TASK TO COMPLETE: Transcribe every record verbatim.

Collected data:
......
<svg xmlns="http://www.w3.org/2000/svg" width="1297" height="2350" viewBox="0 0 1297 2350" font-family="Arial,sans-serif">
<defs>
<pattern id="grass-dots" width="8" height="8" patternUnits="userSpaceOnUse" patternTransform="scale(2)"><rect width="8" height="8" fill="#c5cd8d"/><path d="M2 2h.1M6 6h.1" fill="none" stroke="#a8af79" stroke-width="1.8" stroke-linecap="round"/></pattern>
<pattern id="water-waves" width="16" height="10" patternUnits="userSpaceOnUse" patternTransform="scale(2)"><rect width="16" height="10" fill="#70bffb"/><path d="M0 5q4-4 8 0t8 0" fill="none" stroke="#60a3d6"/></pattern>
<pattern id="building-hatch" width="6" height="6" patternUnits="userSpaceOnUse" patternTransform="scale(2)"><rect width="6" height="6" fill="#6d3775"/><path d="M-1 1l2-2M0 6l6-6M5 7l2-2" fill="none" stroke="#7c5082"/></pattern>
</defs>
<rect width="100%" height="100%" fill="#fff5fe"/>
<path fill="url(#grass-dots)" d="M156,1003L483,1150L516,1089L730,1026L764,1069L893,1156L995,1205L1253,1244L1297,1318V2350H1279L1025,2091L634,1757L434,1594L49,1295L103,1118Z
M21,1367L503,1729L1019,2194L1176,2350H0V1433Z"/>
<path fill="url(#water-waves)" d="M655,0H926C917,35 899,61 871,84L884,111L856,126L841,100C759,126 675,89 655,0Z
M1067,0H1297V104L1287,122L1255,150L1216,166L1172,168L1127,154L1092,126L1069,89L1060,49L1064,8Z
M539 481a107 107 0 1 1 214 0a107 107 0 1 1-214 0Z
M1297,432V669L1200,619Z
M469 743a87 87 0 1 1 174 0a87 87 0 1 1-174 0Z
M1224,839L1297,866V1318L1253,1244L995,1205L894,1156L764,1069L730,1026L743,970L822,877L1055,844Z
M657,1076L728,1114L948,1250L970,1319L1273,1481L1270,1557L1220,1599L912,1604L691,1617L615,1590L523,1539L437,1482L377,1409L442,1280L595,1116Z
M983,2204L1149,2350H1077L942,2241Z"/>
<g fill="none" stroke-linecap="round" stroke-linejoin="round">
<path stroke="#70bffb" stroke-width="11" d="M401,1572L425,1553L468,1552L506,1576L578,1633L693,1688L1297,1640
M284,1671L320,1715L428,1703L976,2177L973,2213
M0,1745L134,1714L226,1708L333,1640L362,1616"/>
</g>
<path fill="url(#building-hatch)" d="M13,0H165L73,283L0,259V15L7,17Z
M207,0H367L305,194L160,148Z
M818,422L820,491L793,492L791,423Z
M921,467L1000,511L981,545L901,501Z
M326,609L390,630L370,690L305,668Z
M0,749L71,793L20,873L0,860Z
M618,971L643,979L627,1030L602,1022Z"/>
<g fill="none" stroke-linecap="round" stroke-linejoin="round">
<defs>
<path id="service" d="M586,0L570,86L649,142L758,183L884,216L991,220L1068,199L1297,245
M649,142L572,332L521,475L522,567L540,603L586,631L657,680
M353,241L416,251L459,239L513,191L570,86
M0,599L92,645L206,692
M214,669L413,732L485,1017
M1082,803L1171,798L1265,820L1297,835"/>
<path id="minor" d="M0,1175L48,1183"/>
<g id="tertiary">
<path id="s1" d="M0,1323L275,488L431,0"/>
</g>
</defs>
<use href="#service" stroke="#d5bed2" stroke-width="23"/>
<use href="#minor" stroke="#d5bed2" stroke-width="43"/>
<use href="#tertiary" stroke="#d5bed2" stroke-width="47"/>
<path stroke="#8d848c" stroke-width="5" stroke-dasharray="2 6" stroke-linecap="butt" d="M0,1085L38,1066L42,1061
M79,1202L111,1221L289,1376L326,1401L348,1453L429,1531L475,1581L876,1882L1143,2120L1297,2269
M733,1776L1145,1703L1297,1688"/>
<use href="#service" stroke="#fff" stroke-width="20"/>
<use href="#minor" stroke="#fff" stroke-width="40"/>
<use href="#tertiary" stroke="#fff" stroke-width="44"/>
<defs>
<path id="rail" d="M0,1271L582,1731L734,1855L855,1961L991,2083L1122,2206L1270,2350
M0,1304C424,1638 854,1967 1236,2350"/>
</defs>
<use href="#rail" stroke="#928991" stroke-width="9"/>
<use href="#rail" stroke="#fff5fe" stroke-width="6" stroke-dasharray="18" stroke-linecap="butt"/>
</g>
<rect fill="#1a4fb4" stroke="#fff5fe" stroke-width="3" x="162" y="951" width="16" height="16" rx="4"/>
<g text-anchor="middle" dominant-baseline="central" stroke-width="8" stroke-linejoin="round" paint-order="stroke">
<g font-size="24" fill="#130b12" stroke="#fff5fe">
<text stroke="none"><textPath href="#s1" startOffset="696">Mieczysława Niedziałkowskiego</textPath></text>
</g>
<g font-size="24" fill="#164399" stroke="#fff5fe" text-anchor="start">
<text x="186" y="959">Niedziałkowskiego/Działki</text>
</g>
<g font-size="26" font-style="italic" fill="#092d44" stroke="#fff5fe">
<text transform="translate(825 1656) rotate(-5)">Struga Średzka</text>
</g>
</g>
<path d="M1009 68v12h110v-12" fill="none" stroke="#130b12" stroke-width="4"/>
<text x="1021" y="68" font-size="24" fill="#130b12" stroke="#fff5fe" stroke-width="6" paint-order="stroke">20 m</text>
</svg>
......
SOLUTION TO THE PROBLEM:
<svg xmlns="http://www.w3.org/2000/svg" width="1297" height="2350" viewBox="0 0 1297 2350" font-family="Arial,sans-serif">
<defs>
<pattern id="grass-dots" width="8" height="8" patternUnits="userSpaceOnUse" patternTransform="scale(2)"><rect width="8" height="8" fill="#c5cd8d"/><path d="M2 2h.1M6 6h.1" fill="none" stroke="#a8af79" stroke-width="1.8" stroke-linecap="round"/></pattern>
<pattern id="water-waves" width="16" height="10" patternUnits="userSpaceOnUse" patternTransform="scale(2)"><rect width="16" height="10" fill="#70bffb"/><path d="M0 5q4-4 8 0t8 0" fill="none" stroke="#60a3d6"/></pattern>
<pattern id="building-hatch" width="6" height="6" patternUnits="userSpaceOnUse" patternTransform="scale(2)"><rect width="6" height="6" fill="#6d3775"/><path d="M-1 1l2-2M0 6l6-6M5 7l2-2" fill="none" stroke="#7c5082"/></pattern>
</defs>
<rect width="100%" height="100%" fill="#fff5fe"/>
<path fill="url(#grass-dots)" d="M156,1003L483,1150L516,1089L730,1026L764,1069L893,1156L995,1205L1253,1244L1297,1318V2350H1279L1025,2091L634,1757L434,1594L49,1295L103,1118Z
M21,1367L503,1729L1019,2194L1176,2350H0V1433Z"/>
<path fill="url(#water-waves)" d="M655,0H926C917,35 899,61 871,84L884,111L856,126L841,100C759,126 675,89 655,0Z
M1067,0H1297V104L1287,122L1255,150L1216,166L1172,168L1127,154L1092,126L1069,89L1060,49L1064,8Z
M539 481a107 107 0 1 1 214 0a107 107 0 1 1-214 0Z
M1297,432V669L1200,619Z
M469 743a87 87 0 1 1 174 0a87 87 0 1 1-174 0Z
M1224,839L1297,866V1318L1253,1244L995,1205L894,1156L764,1069L730,1026L743,970L822,877L1055,844Z
M657,1076L728,1114L948,1250L970,1319L1273,1481L1270,1557L1220,1599L912,1604L691,1617L615,1590L523,1539L437,1482L377,1409L442,1280L595,1116Z
M983,2204L1149,2350H1077L942,2241Z"/>
<g fill="none" stroke-linecap="round" stroke-linejoin="round">
<path stroke="#70bffb" stroke-width="11" d="M401,1572L425,1553L468,1552L506,1576L578,1633L693,1688L1297,1640
M284,1671L320,1715L428,1703L976,2177L973,2213
M0,1745L134,1714L226,1708L333,1640L362,1616"/>
</g>
<path fill="url(#building-hatch)" d="M13,0H165L73,283L0,259V15L7,17Z
M207,0H367L305,194L160,148Z
M818,422L820,491L793,492L791,423Z
M921,467L1000,511L981,545L901,501Z
M326,609L390,630L370,690L305,668Z
M0,749L71,793L20,873L0,860Z
M618,971L643,979L627,1030L602,1022Z"/>
<g fill="none" stroke-linecap="round" stroke-linejoin="round">
<defs>
<path id="service" d="M586,0L570,86L649,142L758,183L884,216L991,220L1068,199L1297,245
M649,142L572,332L521,475L522,567L540,603L586,631L657,680
M353,241L416,251L459,239L513,191L570,86
M0,599L92,645L206,692
M214,669L413,732L485,1017
M1082,803L1171,798L1265,820L1297,835"/>
<path id="minor" d="M0,1175L48,1183"/>
<g id="tertiary">
<path id="s1" d="M0,1323L275,488L431,0"/>
</g>
</defs>
<use href="#service" stroke="#d5bed2" stroke-width="23"/>
<use href="#minor" stroke="#d5bed2" stroke-width="43"/>
<use href="#tertiary" stroke="#d5bed2" stroke-width="47"/>
<path stroke="#8d848c" stroke-width="5" stroke-dasharray="2 6" stroke-linecap="butt" d="M0,1085L38,1066L42,1061
M79,1202L111,1221L289,1376L326,1401L348,1453L429,1531L475,1581L876,1882L1143,2120L1297,2269
M733,1776L1145,1703L1297,1688"/>
<use href="#service" stroke="#fff" stroke-width="20"/>
<use href="#minor" stroke="#fff" stroke-width="40"/>
<use href="#tertiary" stroke="#fff" stroke-width="44"/>
<defs>
<path id="rail" d="M0,1271L582,1731L734,1855L855,1961L991,2083L1122,2206L1270,2350
M0,1304C424,1638 854,1967 1236,2350"/>
</defs>
<use href="#rail" stroke="#928991" stroke-width="9"/>
<use href="#rail" stroke="#fff5fe" stroke-width="6" stroke-dasharray="18" stroke-linecap="butt"/>
</g>
<rect fill="#1a4fb4" stroke="#fff5fe" stroke-width="3" x="162" y="951" width="16" height="16" rx="4"/>
<g text-anchor="middle" dominant-baseline="central" stroke-width="8" stroke-linejoin="round" paint-order="stroke">
<g font-size="24" fill="#130b12" stroke="#fff5fe">
<text stroke="none"><textPath href="#s1" startOffset="696">Mieczysława Niedziałkowskiego</textPath></text>
</g>
<g font-size="24" fill="#164399" stroke="#fff5fe" text-anchor="start">
<text x="186" y="959">Niedziałkowskiego/Działki</text>
</g>
<g font-size="26" font-style="italic" fill="#092d44" stroke="#fff5fe">
<text transform="translate(825 1656) rotate(-5)">Struga Średzka</text>
</g>
</g>
<path d="M1009 68v12h110v-12" fill="none" stroke="#130b12" stroke-width="4"/>
<text x="1021" y="68" font-size="24" fill="#130b12" stroke="#fff5fe" stroke-width="6" paint-order="stroke">20 m</text>
</svg>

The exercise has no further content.